Evaluation of a new, rapid latex test for the detection of heterophil antibody.

OBJECTIVE

To compare the performance of the MONO-LEX system to that of the MONO-TEST in detecting infectious mononucleosis (IM) heterophil antibodies.

SETTING

Baptist Regional Laboratories, Memphis, Tennessee.

PRACTICE DESCRIPTION

Not applicable. PRODUCT COMPARISON: The MONO-LEX system, manufactured by Trinity Laboratories, Raleigh, North Carolina, distributed by Gull Laboratories, Salt Lake City, Utah, and the MONO-TEST kit, manufactured by Wampole Laboratories, Cranbury, New Jersey, are agglutination assays that show visible agglutination when reagents are mixed with serum or plasma containing IM heterophil antibodies.

MAIN OUTCOME MEASUREMENTS

Accuracy in detecting heterophil antibodies in the study specimens, ease of interpreting test results, and cost-effectiveness.

RESULTS

Of the 139 specimens tested, 132 produced the same results using both products and seven produced discrepant results.

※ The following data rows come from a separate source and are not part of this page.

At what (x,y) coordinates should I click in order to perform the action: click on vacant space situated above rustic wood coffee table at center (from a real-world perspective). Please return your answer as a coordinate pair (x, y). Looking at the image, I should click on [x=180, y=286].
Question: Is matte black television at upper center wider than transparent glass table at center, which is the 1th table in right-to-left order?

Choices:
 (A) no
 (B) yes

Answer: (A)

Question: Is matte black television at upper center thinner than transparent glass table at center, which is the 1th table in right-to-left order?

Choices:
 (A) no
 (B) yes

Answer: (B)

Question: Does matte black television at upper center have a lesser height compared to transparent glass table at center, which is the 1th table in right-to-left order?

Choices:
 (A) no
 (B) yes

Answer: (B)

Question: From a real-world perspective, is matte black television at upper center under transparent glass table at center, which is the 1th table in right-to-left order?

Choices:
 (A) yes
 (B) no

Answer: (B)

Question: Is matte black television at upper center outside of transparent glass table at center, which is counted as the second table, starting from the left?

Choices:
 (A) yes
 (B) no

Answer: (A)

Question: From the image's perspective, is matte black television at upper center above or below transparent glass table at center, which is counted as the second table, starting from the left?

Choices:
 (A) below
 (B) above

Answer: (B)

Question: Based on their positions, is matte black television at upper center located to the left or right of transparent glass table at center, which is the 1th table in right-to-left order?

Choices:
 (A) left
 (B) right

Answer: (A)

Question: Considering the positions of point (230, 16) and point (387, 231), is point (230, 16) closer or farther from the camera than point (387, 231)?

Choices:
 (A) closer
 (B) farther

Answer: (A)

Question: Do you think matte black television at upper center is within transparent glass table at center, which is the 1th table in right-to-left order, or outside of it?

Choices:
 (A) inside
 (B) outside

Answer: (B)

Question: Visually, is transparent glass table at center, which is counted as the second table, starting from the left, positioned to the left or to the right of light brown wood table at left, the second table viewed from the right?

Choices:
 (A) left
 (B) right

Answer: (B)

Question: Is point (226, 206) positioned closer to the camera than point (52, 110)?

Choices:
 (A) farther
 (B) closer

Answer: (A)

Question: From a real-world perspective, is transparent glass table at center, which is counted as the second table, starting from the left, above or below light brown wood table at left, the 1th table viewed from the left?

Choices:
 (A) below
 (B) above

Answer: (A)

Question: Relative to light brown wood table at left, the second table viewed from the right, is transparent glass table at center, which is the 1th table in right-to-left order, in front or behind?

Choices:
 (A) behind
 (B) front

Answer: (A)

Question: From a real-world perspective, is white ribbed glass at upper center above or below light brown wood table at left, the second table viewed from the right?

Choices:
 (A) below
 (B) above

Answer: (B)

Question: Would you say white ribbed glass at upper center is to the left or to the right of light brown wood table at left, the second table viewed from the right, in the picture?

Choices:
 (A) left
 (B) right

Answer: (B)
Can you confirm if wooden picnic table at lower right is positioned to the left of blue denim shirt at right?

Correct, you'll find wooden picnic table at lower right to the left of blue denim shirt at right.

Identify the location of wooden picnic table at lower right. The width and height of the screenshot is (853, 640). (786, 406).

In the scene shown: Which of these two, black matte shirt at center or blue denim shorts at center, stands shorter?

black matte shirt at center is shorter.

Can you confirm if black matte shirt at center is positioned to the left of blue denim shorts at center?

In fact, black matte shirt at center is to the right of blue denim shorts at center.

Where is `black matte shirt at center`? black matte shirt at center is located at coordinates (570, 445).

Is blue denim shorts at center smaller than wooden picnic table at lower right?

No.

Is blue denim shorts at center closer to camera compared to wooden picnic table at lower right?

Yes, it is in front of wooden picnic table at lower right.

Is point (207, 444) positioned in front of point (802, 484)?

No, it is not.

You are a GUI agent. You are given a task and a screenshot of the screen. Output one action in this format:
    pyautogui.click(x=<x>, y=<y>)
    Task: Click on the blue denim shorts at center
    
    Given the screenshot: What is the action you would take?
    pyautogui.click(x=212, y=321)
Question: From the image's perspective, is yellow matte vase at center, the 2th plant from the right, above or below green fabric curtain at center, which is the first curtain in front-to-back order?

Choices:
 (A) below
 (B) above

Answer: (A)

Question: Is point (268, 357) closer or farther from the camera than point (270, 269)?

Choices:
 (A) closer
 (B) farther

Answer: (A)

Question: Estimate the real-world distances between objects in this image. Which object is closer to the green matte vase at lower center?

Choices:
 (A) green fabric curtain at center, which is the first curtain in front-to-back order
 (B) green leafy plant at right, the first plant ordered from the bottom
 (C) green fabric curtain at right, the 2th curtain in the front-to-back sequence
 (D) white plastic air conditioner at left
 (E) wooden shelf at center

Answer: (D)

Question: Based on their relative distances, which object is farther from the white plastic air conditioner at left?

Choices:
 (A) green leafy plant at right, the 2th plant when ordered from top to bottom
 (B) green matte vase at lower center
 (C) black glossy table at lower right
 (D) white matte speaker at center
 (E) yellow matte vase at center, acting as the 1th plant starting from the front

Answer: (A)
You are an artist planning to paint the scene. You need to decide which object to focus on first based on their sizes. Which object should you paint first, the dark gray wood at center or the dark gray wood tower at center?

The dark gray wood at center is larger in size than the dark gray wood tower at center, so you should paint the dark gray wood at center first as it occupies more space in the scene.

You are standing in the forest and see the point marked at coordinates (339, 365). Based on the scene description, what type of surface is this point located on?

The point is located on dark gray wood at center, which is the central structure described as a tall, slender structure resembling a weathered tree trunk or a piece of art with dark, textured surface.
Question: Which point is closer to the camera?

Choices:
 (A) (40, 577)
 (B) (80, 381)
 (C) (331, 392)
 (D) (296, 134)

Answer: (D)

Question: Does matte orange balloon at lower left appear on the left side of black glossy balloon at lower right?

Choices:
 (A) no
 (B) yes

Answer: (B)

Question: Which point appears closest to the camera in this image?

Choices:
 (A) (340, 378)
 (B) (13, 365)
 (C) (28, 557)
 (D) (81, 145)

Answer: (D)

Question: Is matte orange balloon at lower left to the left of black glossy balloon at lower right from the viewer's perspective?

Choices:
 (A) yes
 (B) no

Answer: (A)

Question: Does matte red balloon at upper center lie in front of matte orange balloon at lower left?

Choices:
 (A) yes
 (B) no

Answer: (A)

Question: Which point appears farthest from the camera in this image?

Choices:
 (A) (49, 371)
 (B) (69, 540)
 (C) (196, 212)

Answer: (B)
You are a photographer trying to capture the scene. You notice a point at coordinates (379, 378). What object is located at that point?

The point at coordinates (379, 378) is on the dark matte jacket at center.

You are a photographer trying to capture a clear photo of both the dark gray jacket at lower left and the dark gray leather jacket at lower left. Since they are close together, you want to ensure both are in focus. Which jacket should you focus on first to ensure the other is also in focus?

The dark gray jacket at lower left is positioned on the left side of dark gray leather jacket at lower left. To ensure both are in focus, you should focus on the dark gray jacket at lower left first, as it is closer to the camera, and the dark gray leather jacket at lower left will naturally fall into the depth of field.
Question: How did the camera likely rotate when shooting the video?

The possibility that the MONO-TEST produced a "prozone effect" was eliminated. Titration of sera that tested positive for heterophil antibody by both methods revealed titers as high as 1:152 by the MONO-LEX compared with 1:128 by the MONO-TEST. A total of 31 specimens that tested positive for IgM antibodies to Epstein-Barr virus nuclear antigen by enzyme immunoassay were assayed using the two methods; MONO-LEX detected heterophil antibodies in eight sera while the MONO-TEST detected antibody in only four samples.

CONCLUSION

The MONO-LEX surpassed the MONO-TEST in sensitivity, cost-effectiveness, and ease of interpretation.